I'm opening myself up to the things that -- knowing her as well as I did -- I think she would've encouraged me to do.  Some of those are things that we used to do together (performances that I know she would've wanted to attend, and so forth), and some of them are things that celebrate and honor her life, or help others in the way that she always helped others.

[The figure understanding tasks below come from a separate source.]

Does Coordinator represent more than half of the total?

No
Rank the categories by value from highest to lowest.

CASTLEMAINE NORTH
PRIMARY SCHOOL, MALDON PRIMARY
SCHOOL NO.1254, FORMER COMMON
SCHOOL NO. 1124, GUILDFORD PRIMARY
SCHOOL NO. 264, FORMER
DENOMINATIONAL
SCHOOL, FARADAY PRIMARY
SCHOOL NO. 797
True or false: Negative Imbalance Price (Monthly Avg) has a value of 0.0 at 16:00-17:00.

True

It's almost as if I've been handed a new and lifelong project.

And finally, part of why I'm still here is because I know that she saw certain qualities in me that she particularly appreciated, and other potentials in me that she would've liked to see me develop.  I want to be that better version of myself, to prove to myself and the world that I was worthy of her.  I want to keep singing her praises until I can no longer speak.  I want to keep the memory of her fresh in the minds of her friends, and to keep her relevant.

At first, I did everything on my own.  Not because I thought it was better that way, but because I didn't know who to turn to.  And yet I was determined to not be like so many men who reject help just because of stoicism or machismo or ego or whatever.  I eventually found a very good therapist whom I see twice a week, and they've been invaluable to me.  I'd highly recommend you look into professional support, if you haven't already.  Here in San Francisco, we're spoiled for choice.  And thankfully many therapists use a sliding-scale which, in my case, brings the price down to just $30 per week for two 50-minute sessions.  There are a number of different disciplines in that world; I chose somatic psychotherapy, since it specifically addresses the way that the mind and body are intimately connected.  No doubt there are other disciplines that might also be valid for you. 

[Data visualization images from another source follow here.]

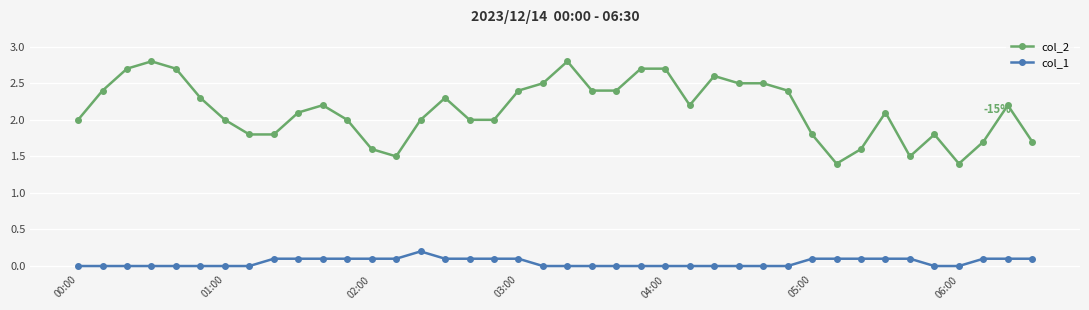

What is the value of the col_1 point at the 13th from the left?

0.1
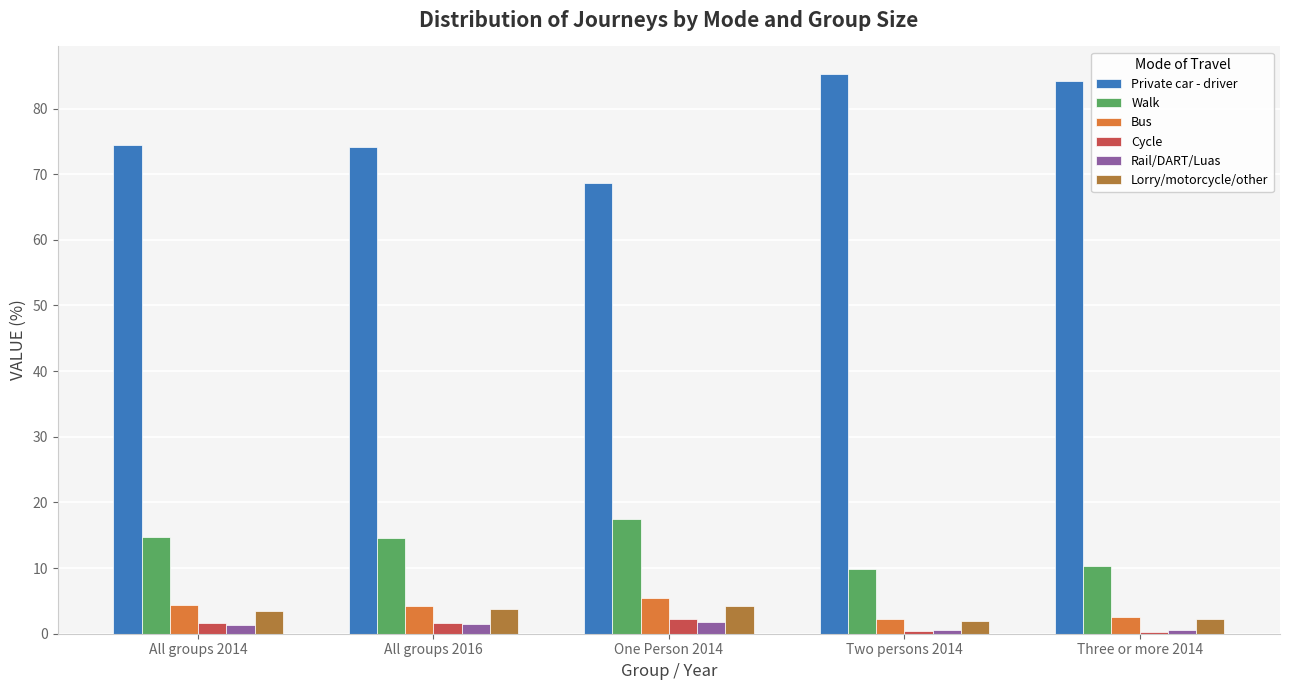

Between All groups 2014 and One Person 2014, which series saw the biggest shift?

Private car - driver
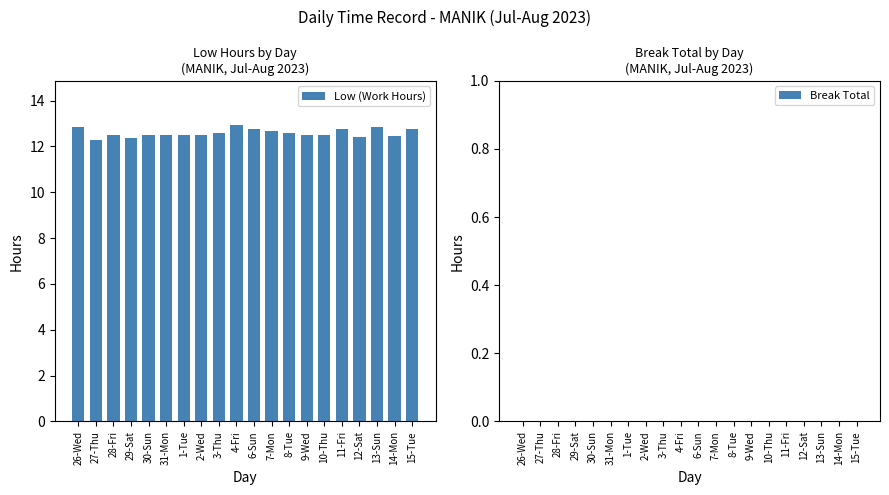

Is it true that the value at 1-Tue is 6.3?

False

So if I had any advice to offer, it would be this: the intensity of what you are feeling right now is a testament to how important he was.  There's no reason to ever want to "move on" from that.  But the part that is emotionally raw, that feels like it's impossible to survive?  That's an emotional truth that you may have to allow enough space to do what it's going to do, and on its own timeline.  Don't presume it will (or should) always be the same.  It's likely to morph into a variety of other emotions that are more complex, but no less valid or respectful than those you feel now. 

Be open to learning from your grief.  Look for ways to celebrate your husband's life (a website? -a poem? -an artwork?  -a scrapbook?)  Stay connected with his family and friends; they need you to. 

And finally, when the grief feels like a black hole in the middle of your torso that's sucking you into it: look for ways to help others, that honor his memory.  That, I've found, is the most reliable way to acknowledge how much suffering there is in the world, but also to show how suffering is met with the good that people can do for each other.  I volunteer every week at the local VA hospital and by giving my time, support and energy to people who have physiological damage worse than my own, and who feel abandoned by the world, I feel like I'm affirming life for them, reminding myself of her character, and building meaning into my own life.

I hope this makes sense, and may help you in some small way.